Kurz bevor das mit Spannung erwartete Derby stattfinden kann, kommt es zu einer rätselhaften Mordserie auf Schloss Mant, der auch Lord Mant (Walter Rilla) zum Opfer fällt. Außerdem setzt der einschlägig bekannte Gangster Ranova (Wolfgang Lukschy) alles daran, das favorisierte Pferd "Satan" vom Sieg abzuhalten. Inspektor Bradley (Heinz Engelmann) von Scotland Yard soll den Fall vor Ort klären, doch lernt eine Gesellschaft kennen, die vor allem durch unkooperatives Verhalten und ermüdende Allüren auffällt. Wer wird das nächste Opfer sein?

Mit "Das siebente Opfer" - originellerweise der siebte Beitrag frei nach einer Geschichte von Bryan Edgar Wallace - endete die bewegte Schwarzweiß-Phase, bis es einige Jahre später mit Dario Argentos "Das Geheimnis der schwarzen Handschuhe" in Farbe weitergehen sollte.

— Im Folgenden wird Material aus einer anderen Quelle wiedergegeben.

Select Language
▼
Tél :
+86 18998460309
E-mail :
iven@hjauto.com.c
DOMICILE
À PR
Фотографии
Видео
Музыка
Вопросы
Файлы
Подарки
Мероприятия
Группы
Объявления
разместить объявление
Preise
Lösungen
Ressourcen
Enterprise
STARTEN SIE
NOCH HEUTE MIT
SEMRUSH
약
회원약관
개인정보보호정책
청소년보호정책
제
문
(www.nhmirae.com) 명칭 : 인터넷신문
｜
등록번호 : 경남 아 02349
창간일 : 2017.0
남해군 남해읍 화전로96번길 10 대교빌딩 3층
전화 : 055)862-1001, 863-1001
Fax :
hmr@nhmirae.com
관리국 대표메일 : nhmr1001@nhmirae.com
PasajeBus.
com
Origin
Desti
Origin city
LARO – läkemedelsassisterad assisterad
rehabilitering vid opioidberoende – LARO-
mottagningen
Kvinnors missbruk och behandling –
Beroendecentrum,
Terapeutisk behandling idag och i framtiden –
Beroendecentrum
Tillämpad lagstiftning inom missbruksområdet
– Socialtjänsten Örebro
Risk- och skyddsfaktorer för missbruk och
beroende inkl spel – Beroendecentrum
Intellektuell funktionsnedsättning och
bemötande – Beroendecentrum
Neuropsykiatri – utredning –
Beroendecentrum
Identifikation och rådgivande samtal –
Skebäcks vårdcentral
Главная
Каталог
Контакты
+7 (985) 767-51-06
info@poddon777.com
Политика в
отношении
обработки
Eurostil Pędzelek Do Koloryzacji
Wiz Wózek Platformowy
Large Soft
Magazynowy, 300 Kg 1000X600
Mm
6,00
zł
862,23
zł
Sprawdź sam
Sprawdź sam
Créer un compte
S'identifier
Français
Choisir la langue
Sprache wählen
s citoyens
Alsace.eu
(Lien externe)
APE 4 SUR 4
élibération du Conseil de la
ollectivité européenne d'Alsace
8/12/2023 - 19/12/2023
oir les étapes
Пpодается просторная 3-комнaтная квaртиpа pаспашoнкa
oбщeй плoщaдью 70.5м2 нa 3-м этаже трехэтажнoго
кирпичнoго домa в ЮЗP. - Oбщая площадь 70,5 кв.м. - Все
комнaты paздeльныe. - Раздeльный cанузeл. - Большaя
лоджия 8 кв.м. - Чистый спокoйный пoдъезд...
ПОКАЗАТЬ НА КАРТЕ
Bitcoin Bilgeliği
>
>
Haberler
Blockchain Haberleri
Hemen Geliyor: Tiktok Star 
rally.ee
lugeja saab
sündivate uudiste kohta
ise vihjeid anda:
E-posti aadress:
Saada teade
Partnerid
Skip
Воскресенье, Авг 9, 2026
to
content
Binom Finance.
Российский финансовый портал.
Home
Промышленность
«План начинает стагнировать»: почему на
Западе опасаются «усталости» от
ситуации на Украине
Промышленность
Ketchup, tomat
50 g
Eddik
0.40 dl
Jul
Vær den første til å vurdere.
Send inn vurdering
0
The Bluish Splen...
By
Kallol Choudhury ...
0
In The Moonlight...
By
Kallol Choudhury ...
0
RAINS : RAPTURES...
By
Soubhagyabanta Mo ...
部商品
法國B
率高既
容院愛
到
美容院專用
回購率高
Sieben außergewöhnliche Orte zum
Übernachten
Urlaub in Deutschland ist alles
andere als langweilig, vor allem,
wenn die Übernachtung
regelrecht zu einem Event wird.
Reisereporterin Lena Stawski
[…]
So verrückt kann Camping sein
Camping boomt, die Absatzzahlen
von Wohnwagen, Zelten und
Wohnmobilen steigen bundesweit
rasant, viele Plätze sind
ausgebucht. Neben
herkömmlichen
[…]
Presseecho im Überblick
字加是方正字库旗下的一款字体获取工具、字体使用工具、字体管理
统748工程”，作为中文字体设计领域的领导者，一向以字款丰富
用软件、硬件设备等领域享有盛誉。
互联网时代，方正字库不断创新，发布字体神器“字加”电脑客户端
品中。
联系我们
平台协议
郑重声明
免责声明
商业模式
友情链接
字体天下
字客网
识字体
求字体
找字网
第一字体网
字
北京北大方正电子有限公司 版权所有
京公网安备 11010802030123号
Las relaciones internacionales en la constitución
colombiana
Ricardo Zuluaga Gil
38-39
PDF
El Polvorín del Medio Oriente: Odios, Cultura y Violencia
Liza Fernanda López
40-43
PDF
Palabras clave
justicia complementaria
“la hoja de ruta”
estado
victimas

Obwohl der Film erneut unter der Regie des Österreichers Franz Josef Gottlieb entstanden ist, der hier seinen sechsten und letzten Kriminalfilm in Folge für Wallace & Co. drehte, zeigen sich noch einmal einige alternative Ansätze innerhalb der ambitionierten Inszenierung, die eine Kriminalgeschichte aus der Vergangenheit beziehungsweise dem Jenseits ins imaginäre Hier und Jetzt bringt. Ein vermeintlich Toter diktiert plötzlich das undurchsichtige Geschehen, welches mit auffällig vielen humorigen Untertönen unterlegt ist. Thematisch angesiedelt im gehobenen Milieu, also der sogenannten besseren Gesellschaft, lässt sich eine Menge an Konfliktpotenzial ausfindig machen, welches für die meisten Beteiligten noch tödlich enden wird. Ein Jockey bricht sich beim Sturz vom Pferd das Genick, die Bewohner von Schloss Mant fühlen sich durch diesen Zwischenfall ebenso belästigt, wie der spätere Mord an einem Trompeter auf einer Party für die Hautevolee. Interessant bei dieser Produktion ist, dass zwei verschiedene Vorspänne existieren: Toppic-Video brachte ein Intro ohne Musik heraus, welches blitzschnell über die laufenden Bilder in blutroten Lettern gelegt wurde, die Kino-Version verfügt über einen animierten Vorspann aus Standbildern mit Raimund Rosenbergers exzellenter Musik, die zwei Jahre später in der deutschen Version von "Das Rätsel des silbernen Dreieck" zu hören war. Insgesamt gesehen verfügt "Das siebente Opfer" zweifellos über eine der ausgiebigsten und interessantesten Besetzungslisten der BEW-Reihe, in der selbst weit in den hinteren Rängen tolle Darbietungen zu entdecken sind. Die Tatsache, dass Werner Peters und Dieter Borsche in zwei winzigen Cameo-Auftritten zu entdecken sind, ist dabei nur eine bemerkenswerte Fußnote, sodass insgesamt festgehalten werden kann, dass hier selbst ehemalige Hauptrollen in Nebenrollen zu finden sind.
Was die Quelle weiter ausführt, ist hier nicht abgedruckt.